(Work required): An exact copy of every entry is needed, without any of the pictures.

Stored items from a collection
□ □ □ □ □
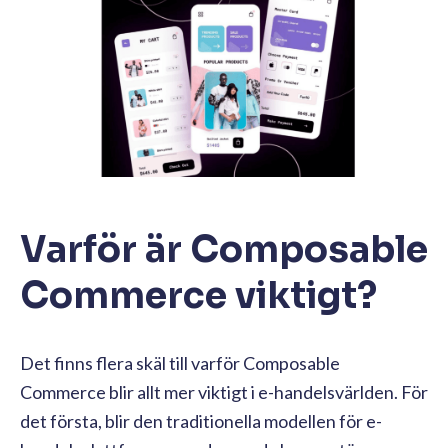
Varför är Composable
Commerce viktigt?
Det finns flera skäl till varför Composable
Commerce blir allt mer viktigt i e-handelsvärlden. För
det första, blir den traditionella modellen för e-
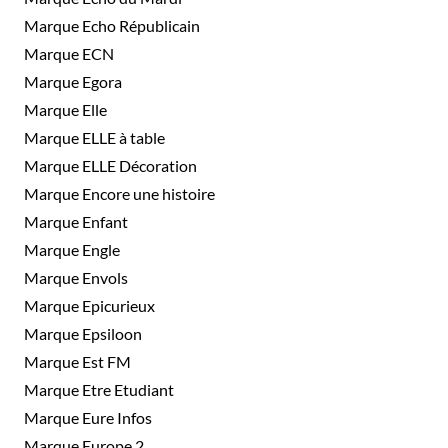
Marque Echo Républicain
Marque ECN
Marque Egora
Marque Elle
Marque ELLE à table
Marque ELLE Décoration
Marque Encore une histoire
Marque Enfant
Marque Engle
Marque Envols
Marque Epicurieux
Marque Epsiloon
Marque Est FM
Marque Etre Etudiant
Marque Eure Infos
Marque Europe 2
□ □ □ □ □
(Task solution):
Varför är Composable
Commerce viktigt?
Det finns flera skäl till varför Composable
Commerce blir allt mer viktigt i e-handelsvärlden. För
det första, blir den traditionella modellen för e-
Marque Echo Républicain
Marque ECN
Marque Egora
Marque Elle
Marque ELLE à table
Marque ELLE Décoration
Marque Encore une histoire
Marque Enfant
Marque Engle
Marque Envols
Marque Epicurieux
Marque Epsiloon
Marque Est FM
Marque Etre Etudiant
Marque Eure Infos
Marque Europe 2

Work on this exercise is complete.